Mal entrava no escritório mofado de vovô Acácio quando pude ouvir o final de seu resmungo: “a dose é que faz o veneno”. Antes que pudesse perquiri-lo sobre a famosa máxima, esclareceu-me que era de Paracelso, um médico corcunda que escrevia seus tratados científicos em forma poética, o que evitava problemas com a Inquisição uma vez que o texto poético admite uma infinidade de interpretações, o que facilitava, em casos de necessidade, encontrar uma que se adequasse aos anseios da Igreja ou do Papa, escapulindo assim o estranho doutor da excomunhão ou da fogueira. Enquanto falava, vovô limpava cuidadosamente seu steel ukulele, uma espécie estranha de cavaquinho que ele inventou em New Orleans, mas cuja patente foi adquirida por um saxofonista judeu que abandonou a música para se dedicar à bolsa de valores. Vovô explicou que steel guitar é expressão que se refere antes a um método que um instrumento específico: a guitarra é tocada na horizontal, por exemplo, deitando-se o violão sobre os joelhos, e com o auxílio de uma peça de aço (steel) que substitui o dedilhado. Diz a lenda que a coisa começou no Havaí, por volta de 1900. Mas adverte: não se deve confundir a steel guitar com a guitarra havaiana, esta última constituindo-se de uma guitarra comum, tocada com os dedos e na posição tradicional ou espanhola, só que com as cordas afrouxadas. Nem tampouco se deve confundir a steel guitar com a bottleneck guitar, tocada na posição tradicional com o auxílio de um gargalo de garrafa, muito comum entre os guitarristas de blues.
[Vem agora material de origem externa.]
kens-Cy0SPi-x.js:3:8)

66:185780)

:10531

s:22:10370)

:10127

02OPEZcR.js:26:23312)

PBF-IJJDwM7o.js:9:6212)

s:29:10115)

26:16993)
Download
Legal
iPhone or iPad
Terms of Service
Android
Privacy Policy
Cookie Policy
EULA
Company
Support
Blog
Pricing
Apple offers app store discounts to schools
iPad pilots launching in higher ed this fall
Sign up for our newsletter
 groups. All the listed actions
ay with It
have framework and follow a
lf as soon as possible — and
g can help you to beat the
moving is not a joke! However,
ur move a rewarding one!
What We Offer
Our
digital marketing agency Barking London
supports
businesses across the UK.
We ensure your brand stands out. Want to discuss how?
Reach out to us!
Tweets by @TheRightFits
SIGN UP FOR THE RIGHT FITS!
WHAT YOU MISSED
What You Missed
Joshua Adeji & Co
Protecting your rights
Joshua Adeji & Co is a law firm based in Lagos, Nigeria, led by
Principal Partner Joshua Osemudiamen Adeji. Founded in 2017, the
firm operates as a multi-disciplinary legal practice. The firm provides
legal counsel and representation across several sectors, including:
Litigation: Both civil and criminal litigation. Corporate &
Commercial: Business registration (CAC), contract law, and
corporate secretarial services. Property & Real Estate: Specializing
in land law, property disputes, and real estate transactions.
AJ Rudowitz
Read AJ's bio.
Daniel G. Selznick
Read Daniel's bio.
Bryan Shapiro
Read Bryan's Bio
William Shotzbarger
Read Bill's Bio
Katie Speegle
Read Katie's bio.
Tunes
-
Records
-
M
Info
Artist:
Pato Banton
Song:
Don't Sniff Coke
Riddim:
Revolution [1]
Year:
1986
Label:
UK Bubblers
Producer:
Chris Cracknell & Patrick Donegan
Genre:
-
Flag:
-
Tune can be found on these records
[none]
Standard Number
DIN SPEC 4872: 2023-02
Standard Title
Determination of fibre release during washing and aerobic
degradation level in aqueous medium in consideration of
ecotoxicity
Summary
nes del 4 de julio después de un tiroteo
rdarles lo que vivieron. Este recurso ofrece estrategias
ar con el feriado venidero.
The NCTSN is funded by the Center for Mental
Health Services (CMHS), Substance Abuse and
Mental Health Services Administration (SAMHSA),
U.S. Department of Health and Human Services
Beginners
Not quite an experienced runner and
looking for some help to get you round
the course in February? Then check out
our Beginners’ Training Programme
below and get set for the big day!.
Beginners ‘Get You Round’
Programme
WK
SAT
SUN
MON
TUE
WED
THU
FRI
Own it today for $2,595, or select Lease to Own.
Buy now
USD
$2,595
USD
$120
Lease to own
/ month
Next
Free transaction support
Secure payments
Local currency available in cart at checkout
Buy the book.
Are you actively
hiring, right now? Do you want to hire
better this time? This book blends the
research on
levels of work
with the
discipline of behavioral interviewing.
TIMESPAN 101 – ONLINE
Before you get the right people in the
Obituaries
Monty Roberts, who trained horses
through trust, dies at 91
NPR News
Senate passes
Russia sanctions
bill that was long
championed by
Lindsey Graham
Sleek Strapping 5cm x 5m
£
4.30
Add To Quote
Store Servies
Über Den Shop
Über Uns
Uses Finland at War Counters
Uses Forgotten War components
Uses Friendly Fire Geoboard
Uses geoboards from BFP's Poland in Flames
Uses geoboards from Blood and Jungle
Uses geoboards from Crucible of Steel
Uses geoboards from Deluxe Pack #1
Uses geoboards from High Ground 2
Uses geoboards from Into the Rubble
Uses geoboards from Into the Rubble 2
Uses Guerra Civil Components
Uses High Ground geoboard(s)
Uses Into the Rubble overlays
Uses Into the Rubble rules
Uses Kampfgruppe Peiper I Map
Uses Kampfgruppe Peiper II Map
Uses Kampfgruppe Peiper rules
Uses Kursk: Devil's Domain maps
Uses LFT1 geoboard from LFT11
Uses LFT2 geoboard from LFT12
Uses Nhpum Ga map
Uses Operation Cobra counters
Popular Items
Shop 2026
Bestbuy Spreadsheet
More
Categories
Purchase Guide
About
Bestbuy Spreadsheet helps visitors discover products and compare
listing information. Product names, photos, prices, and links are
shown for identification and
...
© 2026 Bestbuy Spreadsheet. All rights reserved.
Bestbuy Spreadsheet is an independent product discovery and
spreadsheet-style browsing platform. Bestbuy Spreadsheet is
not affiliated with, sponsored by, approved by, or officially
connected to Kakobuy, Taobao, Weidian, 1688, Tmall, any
Com o tempo a steel guitar foi tomando forma cada vez mais distinta da guitarra tradicional, até que perde o corpo com a eletrificação, sobrando apenas o braço e, em alguns casos mais extremos, fica com dois braços. Assustei-me quando, quebrando na parede uma garrafa já vazia de Jack Daniels, vovô pegou o gargalo e começou a improvisar sobre o tema de Indiana com seu estranho cavaquinho, acompanhando Buddie Emmons, exímio intérprete da steel guitar. Lembro que o álbum era Steel Guitar Jazz, gravado em 1963, com Jerome Richardson (ss, ts), Bobby Scott (p), Art Davis (b) e Charlie Persip (d). ( ) Embora não tenha sido o primeiro nem o único a ter feito jazz com a steel guitar, sem dúvida Buddie é o responsável pelo primeiro álbum totalmente dedicado ao instrumento, álbum aliás excelente. Entre as faixas vale ressaltar Oleo, de Sonny Rollins, que, segundo se comenta, não virá a Vitória no Tim 2008.